Developers and Designers Reveal Plans for Georgetown’s West Heating Plant (Photos)

The property is scheduled to become condominiums and a park.
From the Levy Group/Georgetown Company, a “vision” of what Georgetown’s West Heating Plant would look like as Four Seasons Residences and a public park.
From the Levy Group/Georgetown Company, a “vision” of what Georgetown’s West Heating Plant would look like as Four Seasons Residences and a public park.

Ever since a development company bought Georgetown’s old
West Heating Plant from the
federal government,

intending to turn it into a Four Seasons Residences and a park,
there has been curiosity
about the project, mainly what the end product would look like.
On Tuesday evening,
Richard Levy and landscape architect
Ignacio Buster provided a glimpse in the form of renderings, and talked about their “vision” for
the property. This much can be said: If they get their way, Georgetown’s last large
tract of real estate will be transformed.

The session, the first of two to reveal project plans to the public, featured a video
address by architect
David Adjaye and a verbal walk-through of the park with Buster, who also designed the Georgetown
Waterfront Park. Having Buster involved eases the way toward one of Levy’s goals:
to have the existing waterfront park connect with the new project. The word “connectivity”
was used more than once.

In his video presentation, Adjaye explained that his design for the Art Deco building
will take away most of the inside, leaving the facade, which will be enhanced with
a new ceramic “skin” technology. In the rendering of the design, the building looked
lighter, freer, and more open to the outdoors than in its life as a heating plant.

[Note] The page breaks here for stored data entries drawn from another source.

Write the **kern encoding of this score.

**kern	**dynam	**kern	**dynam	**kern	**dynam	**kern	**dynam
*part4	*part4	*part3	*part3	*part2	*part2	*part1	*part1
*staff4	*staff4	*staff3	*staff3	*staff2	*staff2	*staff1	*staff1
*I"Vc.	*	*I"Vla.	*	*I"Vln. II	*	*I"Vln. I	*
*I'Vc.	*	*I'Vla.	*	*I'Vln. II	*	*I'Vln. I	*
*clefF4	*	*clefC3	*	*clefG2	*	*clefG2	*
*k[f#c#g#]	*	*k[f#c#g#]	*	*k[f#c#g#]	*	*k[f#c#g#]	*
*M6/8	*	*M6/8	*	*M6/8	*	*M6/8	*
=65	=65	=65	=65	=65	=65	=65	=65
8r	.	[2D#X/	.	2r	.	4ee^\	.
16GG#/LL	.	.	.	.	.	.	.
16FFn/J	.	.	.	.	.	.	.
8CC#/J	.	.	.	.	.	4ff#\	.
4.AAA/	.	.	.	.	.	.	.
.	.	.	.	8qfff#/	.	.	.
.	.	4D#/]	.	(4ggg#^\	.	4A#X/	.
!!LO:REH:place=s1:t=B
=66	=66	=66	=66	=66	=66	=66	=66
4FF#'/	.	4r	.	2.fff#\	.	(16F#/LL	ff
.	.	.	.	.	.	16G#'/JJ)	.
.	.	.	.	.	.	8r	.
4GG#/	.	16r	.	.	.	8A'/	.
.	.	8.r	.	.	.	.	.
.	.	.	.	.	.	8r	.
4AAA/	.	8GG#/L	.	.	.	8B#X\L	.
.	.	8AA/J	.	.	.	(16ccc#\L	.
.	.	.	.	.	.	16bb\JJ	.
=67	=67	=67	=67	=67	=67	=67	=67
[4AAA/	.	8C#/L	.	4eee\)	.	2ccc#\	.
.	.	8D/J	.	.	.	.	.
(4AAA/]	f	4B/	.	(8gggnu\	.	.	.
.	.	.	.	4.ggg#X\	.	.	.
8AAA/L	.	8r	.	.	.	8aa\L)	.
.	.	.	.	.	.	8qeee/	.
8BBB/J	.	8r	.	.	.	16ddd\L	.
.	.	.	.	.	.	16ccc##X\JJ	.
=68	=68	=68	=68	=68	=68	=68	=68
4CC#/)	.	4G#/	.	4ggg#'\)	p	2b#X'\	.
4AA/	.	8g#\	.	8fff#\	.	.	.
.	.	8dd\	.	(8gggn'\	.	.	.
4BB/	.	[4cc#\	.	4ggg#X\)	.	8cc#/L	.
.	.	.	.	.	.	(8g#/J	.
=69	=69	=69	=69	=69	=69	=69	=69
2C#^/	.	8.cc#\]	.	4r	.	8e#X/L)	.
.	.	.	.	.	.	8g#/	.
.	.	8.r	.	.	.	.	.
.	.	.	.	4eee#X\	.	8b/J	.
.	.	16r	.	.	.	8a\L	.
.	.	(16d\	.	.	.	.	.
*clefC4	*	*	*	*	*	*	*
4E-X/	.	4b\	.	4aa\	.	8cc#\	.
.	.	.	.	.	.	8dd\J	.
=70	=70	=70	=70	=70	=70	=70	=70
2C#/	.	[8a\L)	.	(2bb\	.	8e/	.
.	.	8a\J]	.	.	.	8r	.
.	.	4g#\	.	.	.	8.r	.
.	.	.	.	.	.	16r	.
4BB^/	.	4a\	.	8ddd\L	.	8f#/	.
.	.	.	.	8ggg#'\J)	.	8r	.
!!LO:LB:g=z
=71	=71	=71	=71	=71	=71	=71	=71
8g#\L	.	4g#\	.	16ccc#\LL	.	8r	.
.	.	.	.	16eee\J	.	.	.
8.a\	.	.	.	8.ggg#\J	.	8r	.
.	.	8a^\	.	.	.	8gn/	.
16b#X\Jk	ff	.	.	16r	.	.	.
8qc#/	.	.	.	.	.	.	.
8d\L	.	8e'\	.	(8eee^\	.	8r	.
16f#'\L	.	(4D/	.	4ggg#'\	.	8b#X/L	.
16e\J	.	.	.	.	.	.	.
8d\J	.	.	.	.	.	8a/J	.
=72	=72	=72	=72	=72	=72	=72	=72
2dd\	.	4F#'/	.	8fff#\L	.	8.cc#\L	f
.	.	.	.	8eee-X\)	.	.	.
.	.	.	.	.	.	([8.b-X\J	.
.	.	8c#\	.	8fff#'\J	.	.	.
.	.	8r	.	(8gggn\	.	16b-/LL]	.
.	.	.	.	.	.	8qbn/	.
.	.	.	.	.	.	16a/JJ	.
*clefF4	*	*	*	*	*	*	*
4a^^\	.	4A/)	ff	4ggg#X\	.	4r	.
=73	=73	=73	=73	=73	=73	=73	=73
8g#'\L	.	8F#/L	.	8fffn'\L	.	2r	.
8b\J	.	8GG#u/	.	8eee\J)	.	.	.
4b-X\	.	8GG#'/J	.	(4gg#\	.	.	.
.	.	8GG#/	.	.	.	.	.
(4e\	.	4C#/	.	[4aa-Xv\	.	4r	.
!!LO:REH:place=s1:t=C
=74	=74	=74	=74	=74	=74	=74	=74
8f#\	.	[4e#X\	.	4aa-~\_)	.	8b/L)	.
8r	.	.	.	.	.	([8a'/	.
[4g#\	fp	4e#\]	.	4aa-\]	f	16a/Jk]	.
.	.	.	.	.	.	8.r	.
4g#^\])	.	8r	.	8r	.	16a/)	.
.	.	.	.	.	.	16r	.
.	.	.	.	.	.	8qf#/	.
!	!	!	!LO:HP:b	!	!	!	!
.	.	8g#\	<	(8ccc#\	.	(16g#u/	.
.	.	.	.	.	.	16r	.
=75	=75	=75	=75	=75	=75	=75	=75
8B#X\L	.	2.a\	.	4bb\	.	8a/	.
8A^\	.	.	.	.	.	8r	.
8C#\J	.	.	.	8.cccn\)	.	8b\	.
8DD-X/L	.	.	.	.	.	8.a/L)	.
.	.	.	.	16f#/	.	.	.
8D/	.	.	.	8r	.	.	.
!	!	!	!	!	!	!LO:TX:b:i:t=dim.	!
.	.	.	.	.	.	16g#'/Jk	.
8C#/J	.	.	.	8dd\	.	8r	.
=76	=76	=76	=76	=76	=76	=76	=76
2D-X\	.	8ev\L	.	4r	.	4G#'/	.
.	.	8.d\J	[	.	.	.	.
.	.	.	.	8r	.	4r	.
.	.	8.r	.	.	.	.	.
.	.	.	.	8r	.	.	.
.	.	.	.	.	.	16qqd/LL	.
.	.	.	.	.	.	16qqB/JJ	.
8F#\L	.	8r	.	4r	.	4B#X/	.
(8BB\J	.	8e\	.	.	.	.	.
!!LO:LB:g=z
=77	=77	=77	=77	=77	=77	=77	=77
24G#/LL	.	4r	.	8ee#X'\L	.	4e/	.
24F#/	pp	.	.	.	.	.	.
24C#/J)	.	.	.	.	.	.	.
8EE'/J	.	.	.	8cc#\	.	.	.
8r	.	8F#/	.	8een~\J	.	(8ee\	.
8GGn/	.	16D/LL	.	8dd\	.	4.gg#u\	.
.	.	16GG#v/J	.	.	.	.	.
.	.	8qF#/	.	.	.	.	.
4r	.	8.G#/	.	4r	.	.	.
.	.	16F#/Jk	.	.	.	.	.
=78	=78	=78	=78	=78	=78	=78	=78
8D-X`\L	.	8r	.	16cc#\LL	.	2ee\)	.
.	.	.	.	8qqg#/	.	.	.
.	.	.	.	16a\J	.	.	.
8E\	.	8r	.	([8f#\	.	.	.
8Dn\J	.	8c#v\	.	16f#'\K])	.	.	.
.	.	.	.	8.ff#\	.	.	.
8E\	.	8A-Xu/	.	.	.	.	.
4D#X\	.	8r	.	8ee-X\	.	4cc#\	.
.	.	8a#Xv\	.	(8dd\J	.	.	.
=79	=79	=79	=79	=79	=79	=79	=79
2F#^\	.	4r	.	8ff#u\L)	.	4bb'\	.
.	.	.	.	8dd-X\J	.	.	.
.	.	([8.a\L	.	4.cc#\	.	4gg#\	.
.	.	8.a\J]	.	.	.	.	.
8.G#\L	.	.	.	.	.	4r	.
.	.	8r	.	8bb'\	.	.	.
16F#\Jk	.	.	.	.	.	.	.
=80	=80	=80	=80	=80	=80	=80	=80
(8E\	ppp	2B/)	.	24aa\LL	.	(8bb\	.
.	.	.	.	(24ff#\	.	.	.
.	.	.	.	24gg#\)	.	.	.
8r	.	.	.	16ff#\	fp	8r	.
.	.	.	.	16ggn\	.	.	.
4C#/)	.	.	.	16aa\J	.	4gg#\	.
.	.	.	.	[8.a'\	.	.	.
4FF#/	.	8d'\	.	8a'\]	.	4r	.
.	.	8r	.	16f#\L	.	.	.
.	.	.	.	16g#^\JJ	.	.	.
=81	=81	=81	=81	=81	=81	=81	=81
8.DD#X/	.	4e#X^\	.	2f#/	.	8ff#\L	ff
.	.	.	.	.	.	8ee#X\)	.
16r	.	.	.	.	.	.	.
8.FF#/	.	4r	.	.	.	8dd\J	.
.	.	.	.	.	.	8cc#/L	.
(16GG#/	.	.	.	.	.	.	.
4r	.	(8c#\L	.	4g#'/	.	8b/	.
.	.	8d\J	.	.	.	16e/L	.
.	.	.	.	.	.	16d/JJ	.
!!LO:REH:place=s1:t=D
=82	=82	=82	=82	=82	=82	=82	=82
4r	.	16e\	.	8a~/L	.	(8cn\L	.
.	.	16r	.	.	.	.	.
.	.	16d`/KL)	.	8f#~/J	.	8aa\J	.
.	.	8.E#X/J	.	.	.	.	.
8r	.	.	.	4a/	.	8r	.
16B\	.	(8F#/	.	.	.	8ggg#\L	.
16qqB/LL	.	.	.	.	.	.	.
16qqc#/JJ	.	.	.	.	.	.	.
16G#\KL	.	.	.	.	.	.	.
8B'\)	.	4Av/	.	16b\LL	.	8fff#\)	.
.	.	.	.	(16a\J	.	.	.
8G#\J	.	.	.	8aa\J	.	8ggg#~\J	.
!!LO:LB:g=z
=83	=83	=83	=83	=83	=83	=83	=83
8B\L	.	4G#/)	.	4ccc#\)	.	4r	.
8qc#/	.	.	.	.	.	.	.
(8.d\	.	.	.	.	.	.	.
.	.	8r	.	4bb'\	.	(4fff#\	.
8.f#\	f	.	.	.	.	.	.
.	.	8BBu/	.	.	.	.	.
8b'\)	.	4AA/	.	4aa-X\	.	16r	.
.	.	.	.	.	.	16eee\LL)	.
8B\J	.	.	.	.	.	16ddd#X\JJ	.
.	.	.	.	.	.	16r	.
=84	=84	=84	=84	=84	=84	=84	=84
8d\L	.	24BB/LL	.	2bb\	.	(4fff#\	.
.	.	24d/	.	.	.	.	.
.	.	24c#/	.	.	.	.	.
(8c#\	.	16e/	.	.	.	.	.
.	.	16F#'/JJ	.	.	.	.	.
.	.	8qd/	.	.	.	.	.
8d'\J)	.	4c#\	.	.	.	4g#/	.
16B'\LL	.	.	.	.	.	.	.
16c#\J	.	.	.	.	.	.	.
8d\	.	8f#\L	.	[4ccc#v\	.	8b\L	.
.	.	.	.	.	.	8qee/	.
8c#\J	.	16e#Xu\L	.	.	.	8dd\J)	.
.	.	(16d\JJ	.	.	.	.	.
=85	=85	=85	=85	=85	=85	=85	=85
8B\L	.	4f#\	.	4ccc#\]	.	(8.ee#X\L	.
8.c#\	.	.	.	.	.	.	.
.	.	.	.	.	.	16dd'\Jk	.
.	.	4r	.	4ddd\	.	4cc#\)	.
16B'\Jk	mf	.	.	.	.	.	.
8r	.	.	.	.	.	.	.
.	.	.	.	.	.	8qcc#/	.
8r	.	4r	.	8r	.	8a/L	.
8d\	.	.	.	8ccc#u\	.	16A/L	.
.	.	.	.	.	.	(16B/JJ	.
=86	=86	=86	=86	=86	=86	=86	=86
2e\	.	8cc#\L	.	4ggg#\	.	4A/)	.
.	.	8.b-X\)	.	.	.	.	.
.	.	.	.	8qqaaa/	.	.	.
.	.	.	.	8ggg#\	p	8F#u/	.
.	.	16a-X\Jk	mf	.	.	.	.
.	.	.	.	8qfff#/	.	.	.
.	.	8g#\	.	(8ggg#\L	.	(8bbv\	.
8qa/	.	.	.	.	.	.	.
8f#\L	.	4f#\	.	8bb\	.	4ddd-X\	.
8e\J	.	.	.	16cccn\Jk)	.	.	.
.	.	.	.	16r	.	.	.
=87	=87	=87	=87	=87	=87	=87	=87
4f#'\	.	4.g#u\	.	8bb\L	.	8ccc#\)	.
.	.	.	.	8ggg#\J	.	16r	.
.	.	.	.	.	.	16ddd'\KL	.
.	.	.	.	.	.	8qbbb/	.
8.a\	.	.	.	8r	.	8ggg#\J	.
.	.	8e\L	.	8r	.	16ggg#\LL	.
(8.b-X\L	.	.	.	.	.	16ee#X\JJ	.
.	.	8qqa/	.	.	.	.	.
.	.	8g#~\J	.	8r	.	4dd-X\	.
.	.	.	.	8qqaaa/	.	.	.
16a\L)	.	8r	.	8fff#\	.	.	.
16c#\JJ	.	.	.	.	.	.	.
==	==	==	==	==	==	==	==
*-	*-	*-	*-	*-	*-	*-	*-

In place of the old coalyard, Buster showed images of an elevated garden reminiscent
of New York’s High Line. At about 10 to 20 feet above ground, it will sit above the
parking lot for the Four Seasons Residences. It will have a water feature, what Buster
called “a playful fountain,” and access to parts of the C&O Canal that are not now
easily accessed. There will be a new bridge and bike path crossing the canal. Both
Levy and Buster said they felt it was imperative to have historical references in
the project, harking back to Georgetown’s 19th-century role as a port.

The audience comprised mostly community leaders and residents who live near the complex,
including the head of the Citizens Association of Georgetown,
Pam Moore, and Advisory Neighborhood Commissioners
Tom Burch and
Bill Starrels. One of the first questions asked was who would manage the park. Buster replied that
“discussions are underway with NPS [the National Park Service] about managing the
park,” which seemed to please the small group gathered in the room.

Adjaye said that “architecture is part of social change” and that he we wants to “bring
life” to the building and help the public to “look at it in a new way.” Again and
again, references were made to history and public access, and to the relationship
of the apartment building and park to Georgetown and Washington as a whole. Buster
called it “an amazing gateway from the city to Georgetown.”

Adjaye will attend the next meeting, on October 22 at 5 PM at the Four Seasons Hotel.
In addition to the Four Seasons project, he has designed two DC public libraries and
the African-American Museum, which is currently under construction on the Mall.

An aerial look at the park design. For perspective, to the left is 29th Street, at the bottom is K Street, to the right Rock Creek Parkway. At the top is the West Heating Plant and above that, across the C&O Canal, the existing Four Seasons Hotel.
The West Heating Plant, which was sold by the federal government, as it looks today viewed from the Whitehurst Freeway. The red brick building in the distance is the existing Four Seasons Hotel. The plant will become Four Seasons Residences.